A: The problems facing positions today are mostly cultural and systems-based. Many institutions focus on individual and personal resiliency. However, in my mind, it is like victim shaming. We will not be able to “granola bar” our way out of this crisis. It will take cultural changes within our ranks and true organizational change to put providers’ physical and mental well-being as a priority. As academic medical centers begin to recognize that provider wellness affects patient safety and the bottom line, they can begin to see a return on investment and how to prioritize this in an ever-tightening world of health care reimbursement. These priorities must fit with the other missions of the medical center, but are important in provider retention, provider productivity, and patient safety. Happy physicians are better physicians. Formation of wellness committees with budgets and decision-making power is a great first step. Formation of an office of provider wellness is also an excellent step. At UK, we have begun a national search for a chief wellness officer that will be hired at the associate dean level.

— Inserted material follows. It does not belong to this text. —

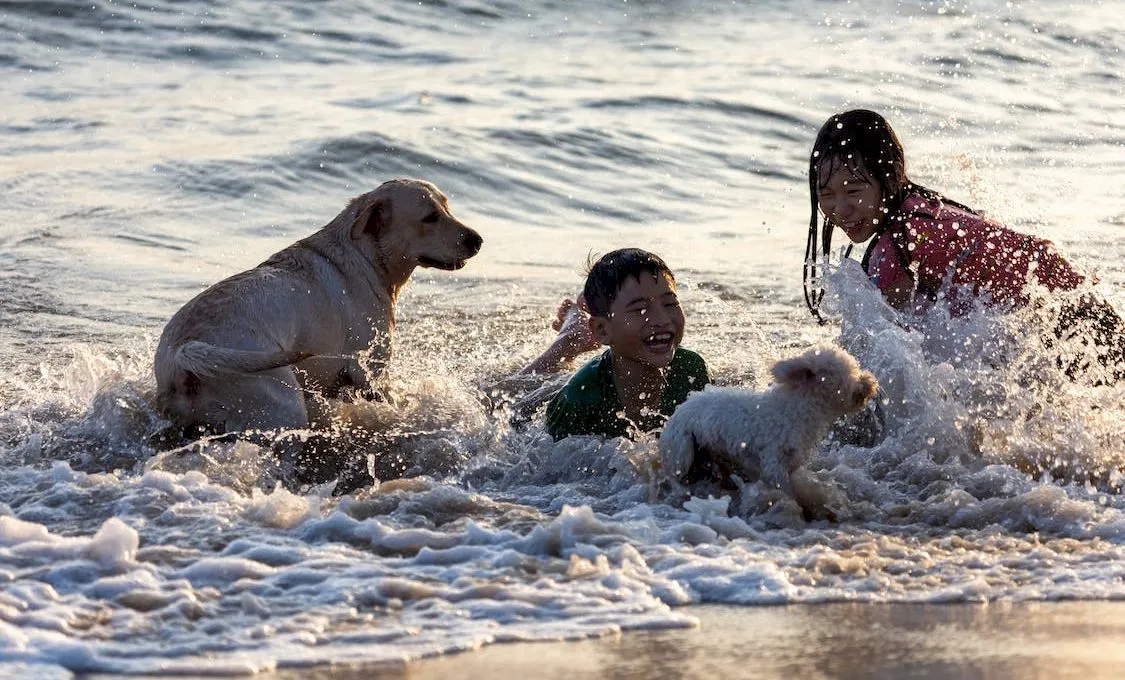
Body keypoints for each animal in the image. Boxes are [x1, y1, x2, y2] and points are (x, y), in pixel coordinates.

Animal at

Q: Where can physicians turn to if they’re struggling with burnout and other mental health issues?

A: First, I would like to highly recommend that people who are suffering or at the end of their rope reach out to a trusted colleague or friend. Physicians traditionally do not disclose mental health issues or personal struggles. This leads to a strangulating cultural prison of silence. Reaching out to someone you trust is a low-risk first step and is almost always beneficial. Conversely, letting people know that you care about them and are concerned about them is a great way to connect with somebody who may be suffering. If you see something, say something. 

There are presently several resources that our faculty and learners can use. The College of Medicine has counseling services that are confidential and free through Lexington Medical Society and the Woodland Group, a private counseling group here in Lexington.

There is a national physician provider help line that is staffed by volunteer physicians (1-888-409-0141) for 17 hours a day where any physician or medical student can get peer-support for a crisis they are having. There is a local peer-support network called the SOAR program that is organized by UK HealthCare Pastoral Care. The College of Medicine also hosts a website with an exhaustive listing of well-being resources (including mental health resources) at https://mednet.mc.uky.edu/wellbeing.

Lastly, there are a host of helplines for people that are considering self-harm. The national help line is 1-800-273-8255 and the text line is 741741. The most important thing to do is ask for help.